The cost of producing ethanol from biomass is still very high (but definitely below $4 per gallon) mainly because of the high capital costs. However, it is becoming clearer now that agriculture should be able to deliver a CO2 neutral substitute for all of our fossil fuel consumption especially when combined with higher mpg standards.

The 10 ton of dry biomass per acre is really something because it compares to 1000 gallons of ethanol as pointed out by SJC. For comparison Corn based ethanol is about 320 gallons per acre. I think this Switchgrass yield research is most definitely going to catch some attention at POET, Novozymes and others that are working with the commercialization of cellulosic ethanol.


I am curious to see how much fertilizer they need to put to get 10 tonnes of biomass per acre. Hope they don't need phosphorus because phosphorous is too precious and too rare to be used to grow biofuels. You can probably return the slurry from the cellulosic process to the field to recycle the mineral, but haven't seen anything about that.


I have read that they can return bio char to the land from pyrolysis, but have not read anything about gasification on this issue. Good point about the fertilizer. It is said that switch grass does not take any but the newer seeds might, if they grow that much.

Maybe I am way off on this one, but I think cellulose bio fuels, whether from corn stalks or switch grass could be really big over then next decade. It does depend on capital investment. They were willing to invest in corn ethanol and then got caught buying corn at too high a price....duh!


It all depends upon the price of oil. If gas prices skyrocket (likely), the switch to alternatives will happen fast.

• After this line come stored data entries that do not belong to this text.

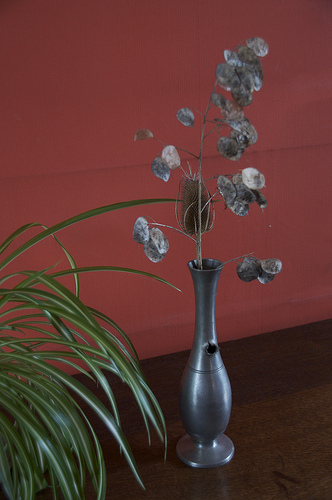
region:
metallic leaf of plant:
[260, 257, 278, 272]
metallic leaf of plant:
[157, 141, 178, 169]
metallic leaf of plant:
[152, 232, 176, 254]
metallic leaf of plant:
[171, 108, 191, 131]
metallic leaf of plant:
[239, 38, 272, 58]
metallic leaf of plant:
[230, 83, 253, 111]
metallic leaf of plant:
[212, 64, 238, 91]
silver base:
[133, 231, 251, 479]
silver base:
[163, 287, 238, 462]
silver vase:
[185, 239, 261, 492]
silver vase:
[129, 221, 240, 491]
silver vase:
[164, 301, 238, 463]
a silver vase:
[179, 255, 234, 470]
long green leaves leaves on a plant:
[0, 190, 184, 498]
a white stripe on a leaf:
[66, 382, 121, 438]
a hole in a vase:
[203, 340, 220, 359]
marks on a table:
[269, 467, 306, 495]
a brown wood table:
[0, 320, 328, 499]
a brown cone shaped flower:
[173, 162, 216, 235]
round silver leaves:
[131, 216, 176, 261]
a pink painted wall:
[0, 1, 330, 378]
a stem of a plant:
[194, 83, 219, 266]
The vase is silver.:
[189, 267, 239, 453]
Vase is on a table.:
[249, 405, 306, 478]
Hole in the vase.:
[198, 335, 223, 362]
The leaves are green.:
[1, 293, 89, 482]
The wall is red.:
[106, 275, 173, 335]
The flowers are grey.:
[214, 57, 257, 155]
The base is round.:
[172, 428, 240, 470]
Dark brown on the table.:
[267, 458, 300, 498]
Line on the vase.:
[180, 356, 226, 378]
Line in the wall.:
[71, 136, 330, 177]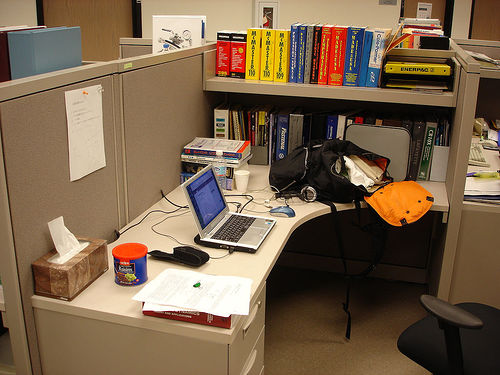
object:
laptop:
[180, 162, 277, 255]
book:
[327, 23, 348, 86]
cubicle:
[0, 42, 481, 375]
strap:
[319, 199, 353, 340]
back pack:
[268, 137, 436, 342]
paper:
[131, 266, 252, 317]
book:
[141, 301, 238, 330]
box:
[29, 235, 108, 305]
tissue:
[45, 216, 80, 260]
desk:
[31, 165, 451, 374]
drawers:
[235, 325, 266, 374]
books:
[245, 27, 261, 81]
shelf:
[204, 75, 457, 109]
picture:
[261, 4, 274, 28]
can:
[111, 240, 148, 286]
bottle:
[210, 147, 230, 196]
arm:
[418, 293, 483, 330]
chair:
[396, 292, 500, 375]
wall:
[0, 0, 38, 34]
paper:
[64, 83, 108, 184]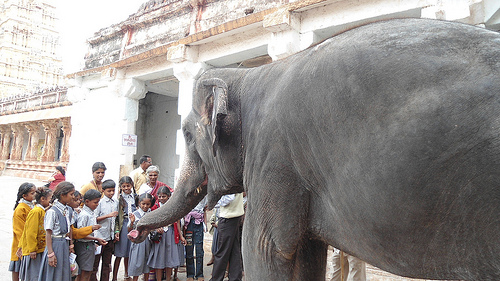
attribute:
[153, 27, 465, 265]
elephant — large, playing, big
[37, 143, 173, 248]
children — grouped, wearing, playing, feeding, facing, looking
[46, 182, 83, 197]
hair — black, white, dark, here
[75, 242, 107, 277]
slacks — gray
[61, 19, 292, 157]
building — old, large, dirty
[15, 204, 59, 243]
jackets — yellow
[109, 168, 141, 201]
girl — dressed, little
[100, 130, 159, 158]
sign — white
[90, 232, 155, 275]
pants — khaki, dark, black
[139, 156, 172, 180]
woman — behind, sitting, older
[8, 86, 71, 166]
columns — discolored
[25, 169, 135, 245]
girls — young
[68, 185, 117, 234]
boys — dressed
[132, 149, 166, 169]
man — background, behind, wearing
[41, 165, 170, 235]
kids — feeding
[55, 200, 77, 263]
uniform — blue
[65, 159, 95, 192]
person — standing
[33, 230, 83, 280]
dress — gray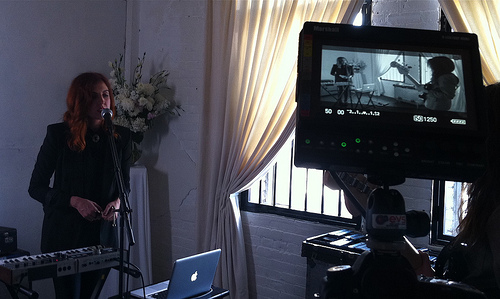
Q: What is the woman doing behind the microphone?
A: Singing.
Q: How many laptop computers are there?
A: One.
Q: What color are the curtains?
A: Off white.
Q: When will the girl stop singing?
A: When she is finished recording.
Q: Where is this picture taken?
A: In a studio inside of a building.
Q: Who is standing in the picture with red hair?
A: A woman.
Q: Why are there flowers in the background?
A: For decoration purposes.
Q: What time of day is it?
A: Daytime.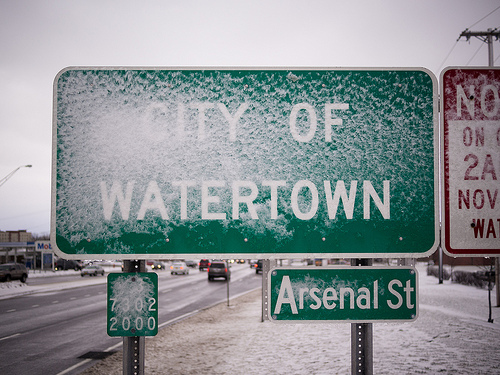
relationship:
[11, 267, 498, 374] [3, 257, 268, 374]
ground on road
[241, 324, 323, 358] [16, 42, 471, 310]
snow on sign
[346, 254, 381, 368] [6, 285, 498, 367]
post on ground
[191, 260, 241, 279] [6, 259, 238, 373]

Cellulosic biomethane from anaerobic digestion already exists providing around 15,000 miles travel per acre.

The digestate can be returned to the soil, any many waste products can be fed into the digester.

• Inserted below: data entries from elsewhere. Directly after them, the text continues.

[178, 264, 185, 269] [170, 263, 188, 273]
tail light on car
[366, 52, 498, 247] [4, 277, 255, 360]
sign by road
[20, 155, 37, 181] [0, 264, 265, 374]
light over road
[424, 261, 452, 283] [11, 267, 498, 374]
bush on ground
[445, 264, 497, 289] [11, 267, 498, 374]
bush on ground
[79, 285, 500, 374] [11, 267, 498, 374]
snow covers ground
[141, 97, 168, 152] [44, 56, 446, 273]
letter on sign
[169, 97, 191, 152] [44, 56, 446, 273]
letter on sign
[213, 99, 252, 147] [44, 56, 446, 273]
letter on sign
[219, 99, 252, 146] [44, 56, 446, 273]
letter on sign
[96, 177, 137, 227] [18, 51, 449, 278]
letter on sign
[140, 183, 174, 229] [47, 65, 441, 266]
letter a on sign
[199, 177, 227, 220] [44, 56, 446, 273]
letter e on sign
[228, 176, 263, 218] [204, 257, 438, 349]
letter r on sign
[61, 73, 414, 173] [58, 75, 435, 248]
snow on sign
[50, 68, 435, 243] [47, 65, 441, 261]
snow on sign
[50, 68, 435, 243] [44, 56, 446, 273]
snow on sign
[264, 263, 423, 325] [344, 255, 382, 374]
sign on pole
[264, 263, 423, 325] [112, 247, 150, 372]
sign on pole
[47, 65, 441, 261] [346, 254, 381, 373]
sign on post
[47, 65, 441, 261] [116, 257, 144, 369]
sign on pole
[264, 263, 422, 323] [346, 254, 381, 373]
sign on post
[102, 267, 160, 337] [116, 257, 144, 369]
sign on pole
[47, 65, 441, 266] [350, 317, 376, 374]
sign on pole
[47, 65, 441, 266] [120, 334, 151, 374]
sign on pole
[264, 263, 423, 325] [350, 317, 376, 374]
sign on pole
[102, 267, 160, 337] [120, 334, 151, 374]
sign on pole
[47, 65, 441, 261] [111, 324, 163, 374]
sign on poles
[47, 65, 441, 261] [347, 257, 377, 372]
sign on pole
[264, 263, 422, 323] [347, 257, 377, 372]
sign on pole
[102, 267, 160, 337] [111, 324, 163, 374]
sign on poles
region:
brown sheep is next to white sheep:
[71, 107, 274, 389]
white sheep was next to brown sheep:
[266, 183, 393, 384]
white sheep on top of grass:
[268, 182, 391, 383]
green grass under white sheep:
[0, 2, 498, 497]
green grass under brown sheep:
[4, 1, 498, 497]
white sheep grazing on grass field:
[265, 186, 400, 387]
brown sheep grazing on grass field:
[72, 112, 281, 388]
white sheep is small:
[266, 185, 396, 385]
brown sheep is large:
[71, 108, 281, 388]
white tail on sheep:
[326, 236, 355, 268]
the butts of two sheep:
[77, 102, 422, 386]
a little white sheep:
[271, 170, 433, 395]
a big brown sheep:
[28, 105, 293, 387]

If there is no gas pipeline nearby, use it to generate electricity (on site with wind power) with the waste heat being used for district heating or an industrial process / greenhouse.


Cellulosic fuels could supply an important portion of the energy used in countries with very large land mass like USA, Canada, Brazil, Russia, India, China, Australia and many African countries.

Biofuels from wastes could do almost the same for many industrial countries with large population.

However, energy sources should be diversified and should include wind, sun, Hydro, geothermal, NG and clean coal, whenever it becomes possible.

As vehicles become more and more electrified and our residences are more wisely built, the energy required per capita should fall or at least stop rising.

We still have an over consumption problem to address.


One of the most promissing technologies is biomass->syngas->biofuel. If external H2 is added (windmills in the switchgrass fields), the biofuel production per acre can almost be trippled while still using the same area of land. If the carbon market is suitable, enormous amounts of biochar could be produced while still producing enormous amounts of biofuel.
This could be a part of plan-B in case of runaway greenhouse effect.


One of the most efficient ways of getting more O2 and H2 for more fuel is concentrated solar and SOFC electrolysis. You generate heat and electricity for making lots of H2 to combine with the extra carbon from biomass gasification. We will get to the optimal solution soon enough.